The Muslim Brotherhood in fact has a shameful record of marginalizing women in the group, until it needs to abuse them to beautify the group's image. All through its history, the Muslim Sisters have never been allowed access to the leadership office of the Muslim Brotherhood group. The Muslim Brothers have changed this only in the past year by establishing the Freedom and Justice political party. It hired some women in the supreme committee of the party, but they are the wives, daughters, or relatives of leading brothers. We do not know much about them and they rarely -- if ever -- appear in public to speak on behalf of their party.
Although the Muslim Brotherhood allows women to run for parliamentary elections, they put them at the bottom of the ticket or support them with weak campaigns. The women chosen are merely the wives of the leaders, regardless of their skills or qualifications. Thus, their chances to win are limited. This makes the group appear to be respecting women rights; in reality it is doing the opposite.
Regardless of the fact that Muslim Brotherhood declared in 2007 that they may never allow Egyptian "women or Coptic Christians" in decision-making positions, they did not hesitate to exploit women to appear more moderate than other Islamist groups and appeal more to the political scene. In 2005 parliamentary elections, they put three women among the 133 candidates on their parliamentary election campaign platform. These women were the wives of prominent members in the group. They were politically weak and generally unpopular. One of them was Makarem Eldiary, who included many items in her political agenda that were clearly discriminatory towards women.
Her equivalent in the post-revolution parliament is Azza Al-Garf who has been lobbying against the 2003 legislation that criminalizes the savage practice of female genital mutilation.
A few weeks after her statements, the Muslim Brothers' Freedom and Justice Party launched a medical convoy that roamed Upper Egyptian cities looking to circumcize girls.
The Muslim Brotherhood cannot be solely blamed for the marginalization of Egytian women, whose rights are almost grinding between two large stones. The first is the patriarchal mind-set that traps women in stereotypical female roles and stigmatizes any woman who tries to break out of this mold. The second is the rise of political Islamists who encourage this patriarchal mentality and are wrongly interpreting religion to justify the social and political marginalization of women in the name of Islam.
One month after the revolution, we had a referendum on the constitutional amendments. Massive number of Egyptians motivated by their hunger for democracy participated in the poll. As a woman rights activist, I seized the opportunity to test people's willingness to include women in their vision of democracy. I ran a survey about whether "it is good for Egypt to have a woman president" outside polling stations in three areas Nasr City, Shubra, and Downtown. With the help of two interns, we surveyed 1453 people, including 634 women. The answer for my survey question was "100% no." Ironically, most of the words that followed this extreme "no" was loaded with much hatred and derision toward women. Despite the impressive role of women in the revolution, most Egyptians still believe that women are made for kitchen not for office.

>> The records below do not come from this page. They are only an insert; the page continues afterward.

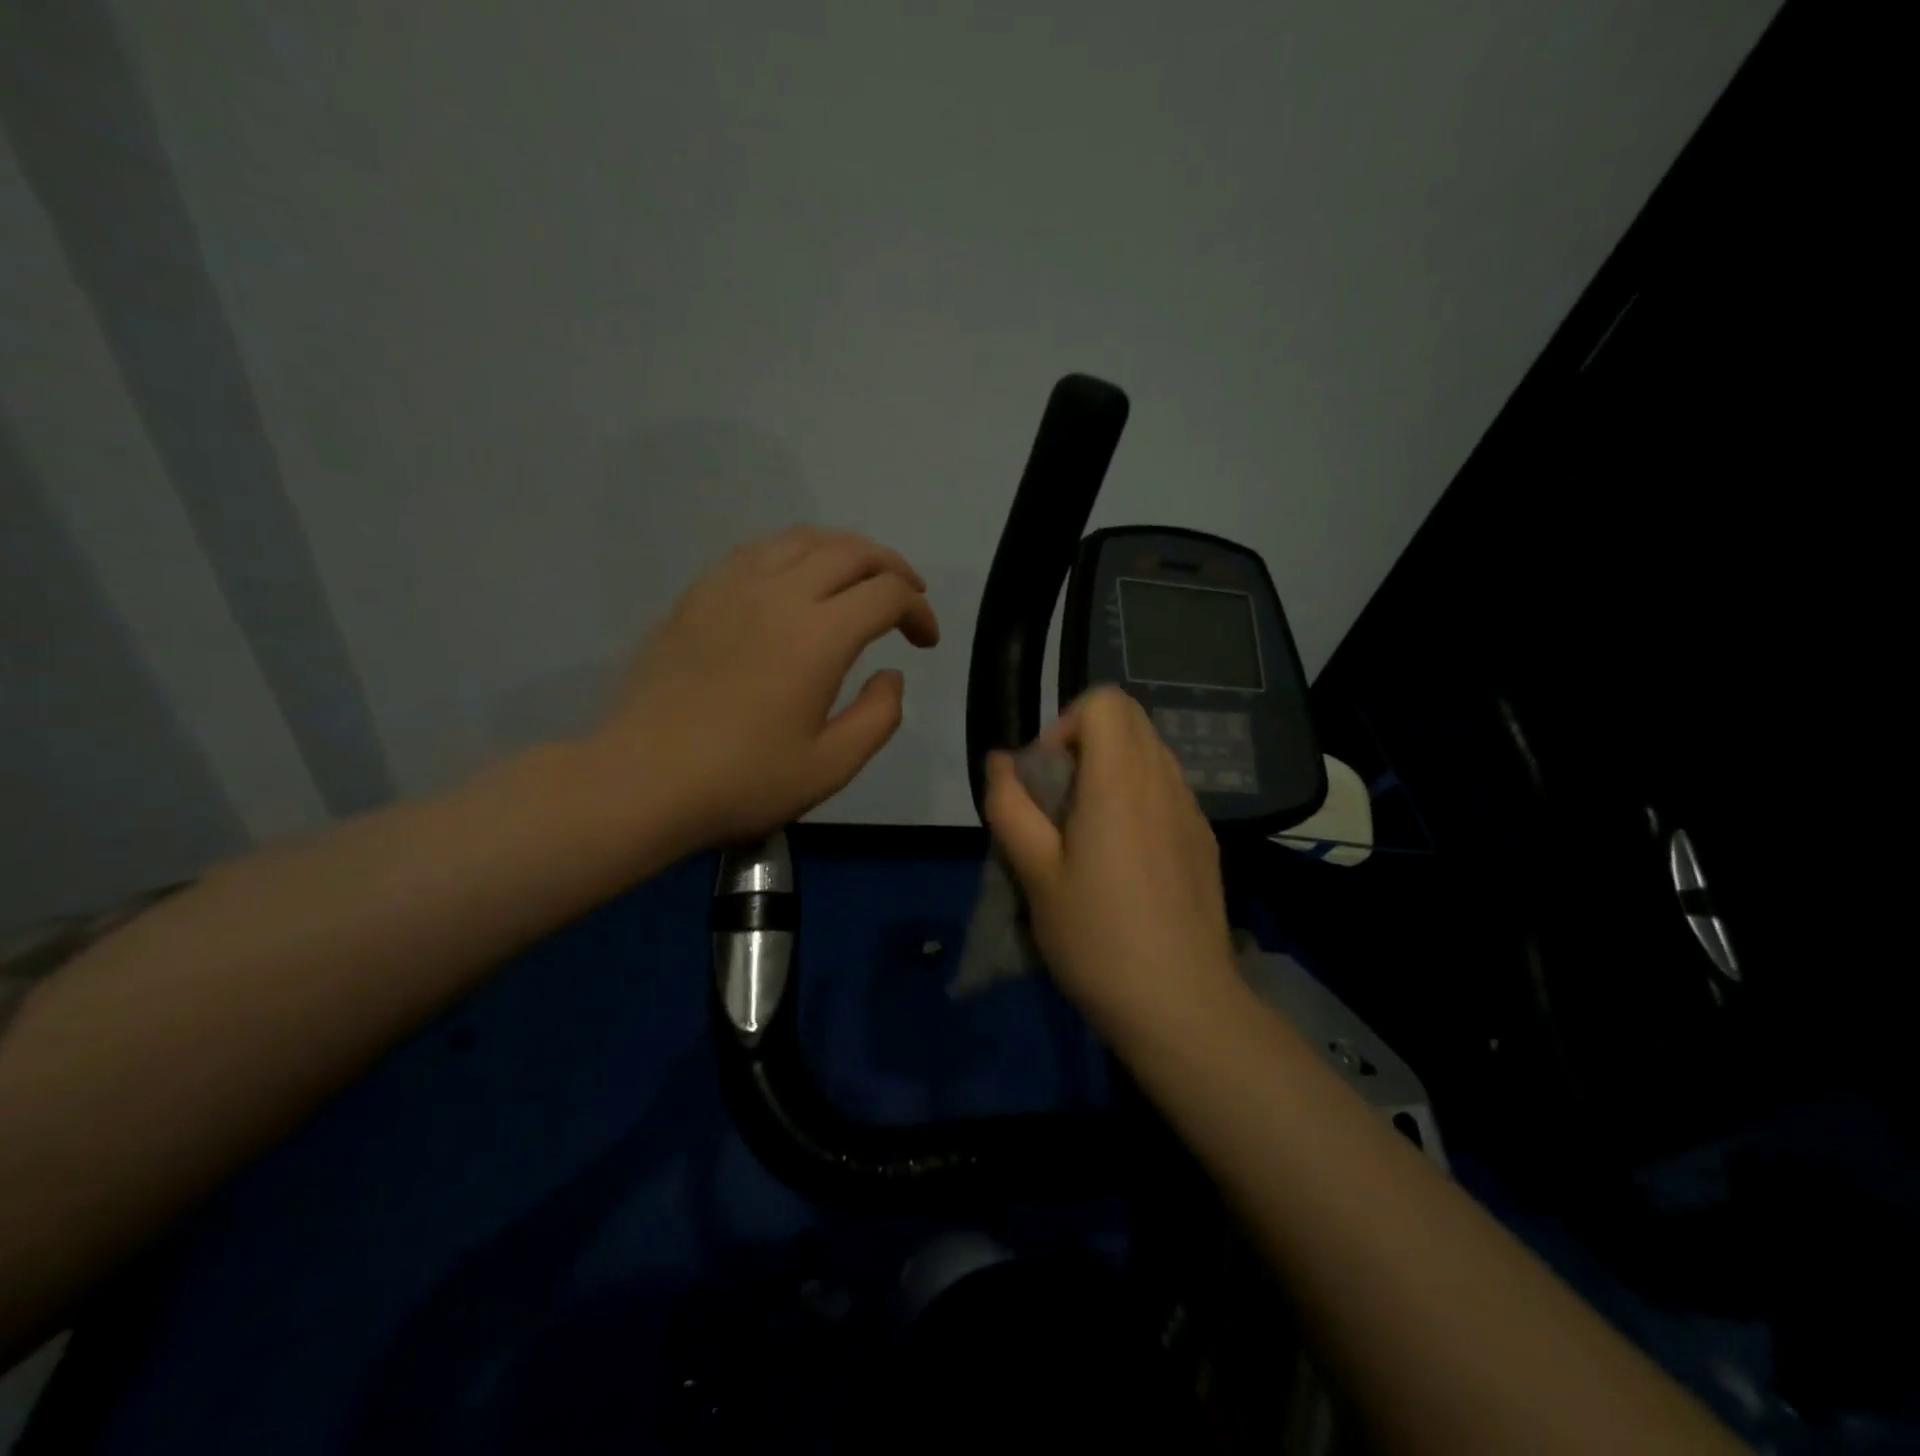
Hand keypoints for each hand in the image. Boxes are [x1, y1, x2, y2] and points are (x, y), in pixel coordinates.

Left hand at [594, 527, 938, 849]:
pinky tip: (796, 583)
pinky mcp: (698, 594)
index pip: (887, 594)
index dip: (919, 610)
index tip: (925, 642)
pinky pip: (759, 550)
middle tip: (907, 597)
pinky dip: (795, 554)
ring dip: (845, 552)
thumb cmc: (741, 781)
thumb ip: (879, 717)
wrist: (639, 780)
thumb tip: (891, 674)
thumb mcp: (830, 767)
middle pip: (851, 551)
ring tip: (858, 581)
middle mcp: (779, 594)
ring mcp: (731, 587)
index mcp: (818, 636)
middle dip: (892, 567)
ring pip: (803, 539)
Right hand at [984, 687, 1241, 1040]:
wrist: (1182, 1004)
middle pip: (1130, 721)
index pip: (1105, 702)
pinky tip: (1124, 862)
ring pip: (1150, 756)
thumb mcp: (1035, 873)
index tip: (1047, 777)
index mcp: (1121, 780)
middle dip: (1085, 745)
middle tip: (1059, 804)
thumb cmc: (1096, 936)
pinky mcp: (1205, 841)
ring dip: (1111, 772)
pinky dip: (1138, 800)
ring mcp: (1192, 811)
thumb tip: (1001, 761)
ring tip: (1088, 835)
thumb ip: (1011, 806)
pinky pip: (1167, 792)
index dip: (1066, 725)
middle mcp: (1164, 781)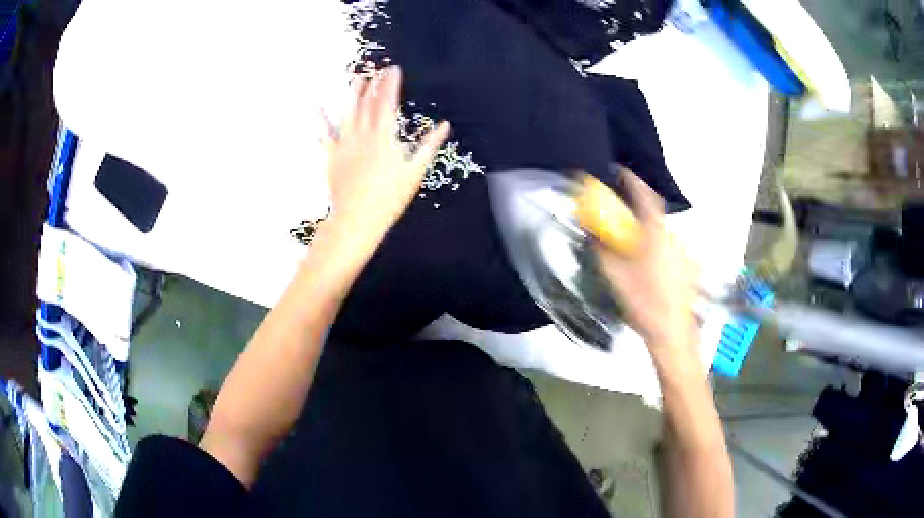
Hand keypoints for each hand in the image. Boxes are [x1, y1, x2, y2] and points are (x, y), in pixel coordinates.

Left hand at [320, 66, 449, 245]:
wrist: (358, 217)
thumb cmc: (390, 197)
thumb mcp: (415, 171)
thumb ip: (428, 145)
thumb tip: (444, 126)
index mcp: (384, 137)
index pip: (388, 102)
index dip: (390, 83)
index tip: (394, 69)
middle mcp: (363, 134)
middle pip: (367, 103)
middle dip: (373, 83)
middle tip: (376, 69)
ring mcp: (345, 144)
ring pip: (348, 112)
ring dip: (352, 94)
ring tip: (356, 78)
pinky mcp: (332, 155)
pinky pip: (325, 134)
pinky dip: (320, 120)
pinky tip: (316, 107)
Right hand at [596, 171, 698, 352]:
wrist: (672, 331)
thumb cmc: (643, 301)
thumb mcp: (615, 276)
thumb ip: (602, 250)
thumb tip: (591, 233)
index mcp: (655, 233)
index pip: (644, 195)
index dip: (631, 179)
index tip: (618, 171)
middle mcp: (672, 236)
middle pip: (653, 213)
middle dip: (637, 210)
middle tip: (620, 218)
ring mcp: (683, 251)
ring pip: (661, 233)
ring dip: (647, 232)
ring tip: (634, 249)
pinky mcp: (688, 266)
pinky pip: (669, 248)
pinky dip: (657, 248)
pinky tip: (650, 269)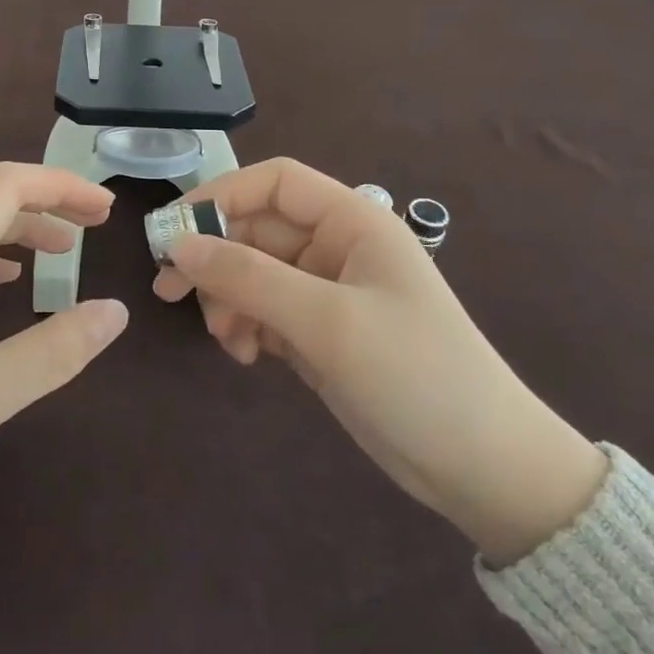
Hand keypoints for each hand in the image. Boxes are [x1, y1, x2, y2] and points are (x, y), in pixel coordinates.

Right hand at [154, 158, 606, 563]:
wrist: (485, 470)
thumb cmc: (415, 375)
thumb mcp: (327, 321)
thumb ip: (248, 277)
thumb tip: (178, 246)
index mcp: (353, 221)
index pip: (274, 182)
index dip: (220, 195)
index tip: (172, 230)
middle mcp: (337, 247)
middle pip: (256, 229)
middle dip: (215, 258)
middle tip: (168, 290)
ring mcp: (327, 291)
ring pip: (253, 272)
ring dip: (229, 299)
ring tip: (227, 339)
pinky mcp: (320, 332)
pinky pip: (265, 311)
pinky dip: (246, 327)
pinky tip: (247, 356)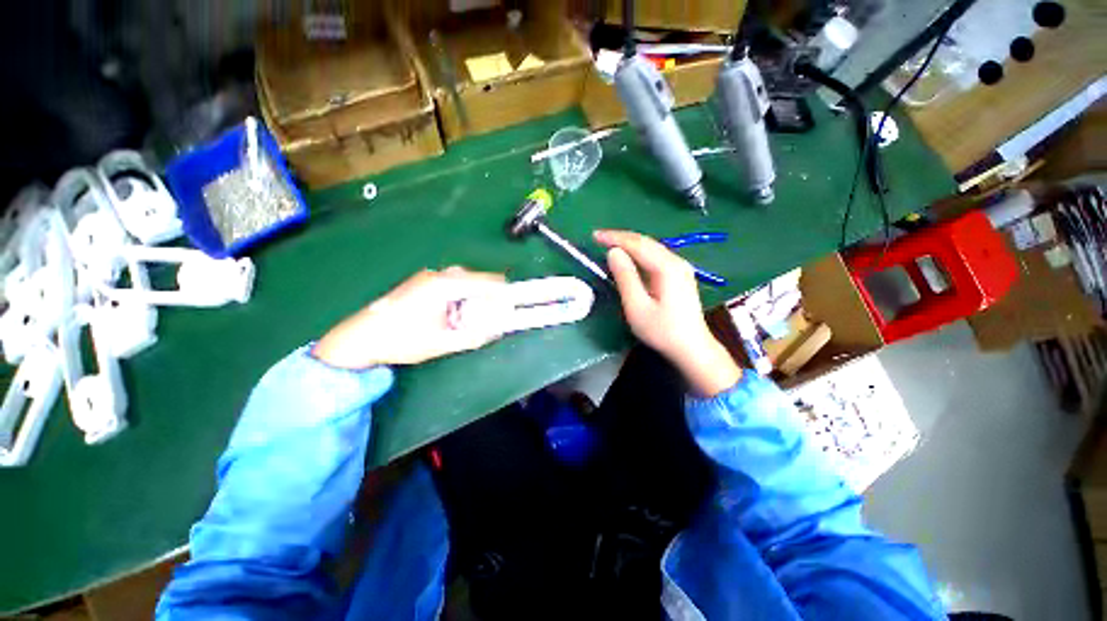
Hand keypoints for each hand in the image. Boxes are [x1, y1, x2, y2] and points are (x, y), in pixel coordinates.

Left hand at [312, 267, 507, 368]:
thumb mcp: (442, 343)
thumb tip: (497, 330)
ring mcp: (425, 278)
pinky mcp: (418, 284)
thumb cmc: (401, 340)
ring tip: (472, 316)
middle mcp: (436, 276)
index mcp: (444, 286)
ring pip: (460, 281)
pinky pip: (448, 284)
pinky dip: (458, 296)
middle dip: (486, 295)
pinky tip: (452, 314)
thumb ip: (474, 337)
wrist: (358, 339)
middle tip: (492, 314)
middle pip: (473, 279)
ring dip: (471, 296)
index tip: (513, 301)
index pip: (483, 281)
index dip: (501, 290)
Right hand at [594, 230, 740, 396]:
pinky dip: (638, 253)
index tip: (594, 236)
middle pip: (646, 242)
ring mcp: (680, 267)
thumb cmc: (662, 331)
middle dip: (621, 238)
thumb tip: (613, 252)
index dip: (614, 238)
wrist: (692, 348)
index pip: (637, 244)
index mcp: (667, 267)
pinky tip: (628, 258)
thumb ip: (625, 277)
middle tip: (599, 238)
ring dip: (629, 244)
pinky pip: (655, 257)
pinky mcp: (679, 275)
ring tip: (609, 244)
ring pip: (651, 248)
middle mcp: (676, 261)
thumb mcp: (637, 306)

I do not know Morsi to pre-judge how women will be treated under his rule. Yet, I know the history of the Muslim Brothers that our new president came from. I know that they show respect to women rights only to hunt a political gain and then go back to mistreating them. If this happened this time, they will not be abusing the group's women, they will be abusing Egypt's women. I hope and pray every day that Morsi will prove me wrong and does his best -- despite the Muslim Brotherhood attitude toward women -- to empower Egypt through empowering its women in their non-biological roles.
Editor's note: Dalia Ziada is an Egyptian liberal human rights activist and executive director of Ibn Khaldun Center for Development Studies. She has received several international awards and this year was named by CNN as one of the Arab World's eight "Agents of Change."